Une personne est morte et 36 autres ont été blessées dans l'explosion quasi simultanée de deux bombes artisanales mardi matin, déposées à proximité de l'hôtel Four Seasons où M. Macron venait de passer la nuit.

L'une des bombes "artisanales" était placée dans une benne à ordures et l'autre dans un véhicule près de l'hôtel, dans le centre de la capitale, ont précisé les autorités.

Des journalistes de l'AFP ont vu des traces de sang sur le trottoir près du luxueux hôtel et les fenêtres du ministère du Tourisme, qui lui fait face, brisées.

A ce moment-là, le chef d'Etat était déjà parti pour s'entretenir avec son homologue Ahmad al-Chareh.

"A vos côtés" 

Lors d'une conférence de presse conjointe organisée après l'explosion, Emmanuel Macron a affirmé que ces attentats ne devaient pas "déstabiliser" la Syrie, qui sort d'une guerre civile de près de 14 ans (2011-2024).

Ahmad al-Chareh a pour sa part salué "le courage" du président français qui a maintenu sa visite.

Les deux pays se sont entendus pour reprendre les relations au niveau des ambassadeurs "le plus tôt possible" selon M. Chareh.

Il s'agissait de la première visite d'un dirigeant d'une puissance occidentale depuis l'arrivée au pouvoir d'une coalition islamiste après plus de 13 années de guerre civile.

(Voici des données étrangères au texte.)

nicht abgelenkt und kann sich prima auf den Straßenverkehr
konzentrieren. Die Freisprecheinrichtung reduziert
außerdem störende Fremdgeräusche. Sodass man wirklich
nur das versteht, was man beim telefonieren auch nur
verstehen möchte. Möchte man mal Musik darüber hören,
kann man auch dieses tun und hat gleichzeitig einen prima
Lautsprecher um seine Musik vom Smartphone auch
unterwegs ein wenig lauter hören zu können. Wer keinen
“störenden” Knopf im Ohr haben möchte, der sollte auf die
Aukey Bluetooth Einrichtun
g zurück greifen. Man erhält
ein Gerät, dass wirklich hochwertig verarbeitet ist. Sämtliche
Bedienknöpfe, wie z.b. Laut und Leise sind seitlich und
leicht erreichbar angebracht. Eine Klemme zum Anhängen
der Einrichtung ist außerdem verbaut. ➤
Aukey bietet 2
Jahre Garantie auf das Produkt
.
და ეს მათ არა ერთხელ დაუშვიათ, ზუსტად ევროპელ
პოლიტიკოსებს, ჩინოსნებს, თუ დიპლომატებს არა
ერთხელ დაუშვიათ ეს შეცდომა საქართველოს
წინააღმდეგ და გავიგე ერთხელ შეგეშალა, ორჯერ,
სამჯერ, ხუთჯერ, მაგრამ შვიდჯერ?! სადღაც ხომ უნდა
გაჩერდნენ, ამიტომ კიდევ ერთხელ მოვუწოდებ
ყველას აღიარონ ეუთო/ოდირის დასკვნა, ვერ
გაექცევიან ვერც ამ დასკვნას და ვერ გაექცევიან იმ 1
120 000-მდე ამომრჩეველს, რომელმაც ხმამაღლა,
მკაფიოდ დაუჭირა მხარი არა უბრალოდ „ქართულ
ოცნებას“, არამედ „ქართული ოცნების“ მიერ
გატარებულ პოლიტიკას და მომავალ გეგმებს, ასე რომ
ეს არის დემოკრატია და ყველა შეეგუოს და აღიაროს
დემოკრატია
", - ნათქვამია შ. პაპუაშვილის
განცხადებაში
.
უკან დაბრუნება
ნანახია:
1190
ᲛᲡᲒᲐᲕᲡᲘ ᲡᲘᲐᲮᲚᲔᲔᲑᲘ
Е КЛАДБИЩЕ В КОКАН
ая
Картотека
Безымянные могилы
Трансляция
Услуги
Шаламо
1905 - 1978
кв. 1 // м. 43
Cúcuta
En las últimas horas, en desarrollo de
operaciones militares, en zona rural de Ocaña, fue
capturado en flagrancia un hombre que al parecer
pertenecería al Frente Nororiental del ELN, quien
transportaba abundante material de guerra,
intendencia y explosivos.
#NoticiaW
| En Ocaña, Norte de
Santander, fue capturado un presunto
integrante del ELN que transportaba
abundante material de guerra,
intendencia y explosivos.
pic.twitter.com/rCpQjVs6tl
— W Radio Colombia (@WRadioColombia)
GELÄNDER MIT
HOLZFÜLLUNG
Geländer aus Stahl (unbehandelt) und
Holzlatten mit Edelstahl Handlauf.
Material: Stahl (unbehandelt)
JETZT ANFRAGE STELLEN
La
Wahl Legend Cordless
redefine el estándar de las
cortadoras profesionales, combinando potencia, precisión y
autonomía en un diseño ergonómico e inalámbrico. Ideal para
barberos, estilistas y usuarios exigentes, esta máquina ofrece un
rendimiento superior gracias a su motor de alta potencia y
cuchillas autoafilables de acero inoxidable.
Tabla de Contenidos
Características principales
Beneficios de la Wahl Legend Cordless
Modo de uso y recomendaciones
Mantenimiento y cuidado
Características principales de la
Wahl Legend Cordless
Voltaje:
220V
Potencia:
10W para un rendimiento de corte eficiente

Emmanuel Macron avait déjà été le premier dirigeant occidental à accueillir Ahmad al-Chareh, en mai 2025, s'affichant à l'Elysée avec cet ancien jihadiste.

Soutenue par Washington, la Syrie a rejoint l'an dernier la coalition internationale contre l'Etat islamique.

Le groupe jihadiste s'était emparé en 2014 de vastes territoires en Syrie avant d'être défait en 2019 par les forces kurdes syriennes, aidées par la coalition antijihadiste. Il conserve cependant des cellules dormantes et a appelé à défier le pouvoir.

Damas a connu plusieurs incidents au cours des derniers mois. Le 2 juillet, un attentat à la bombe perpétré dans un café du centre de la capitale a fait 10 morts et un vingtaine de blessés.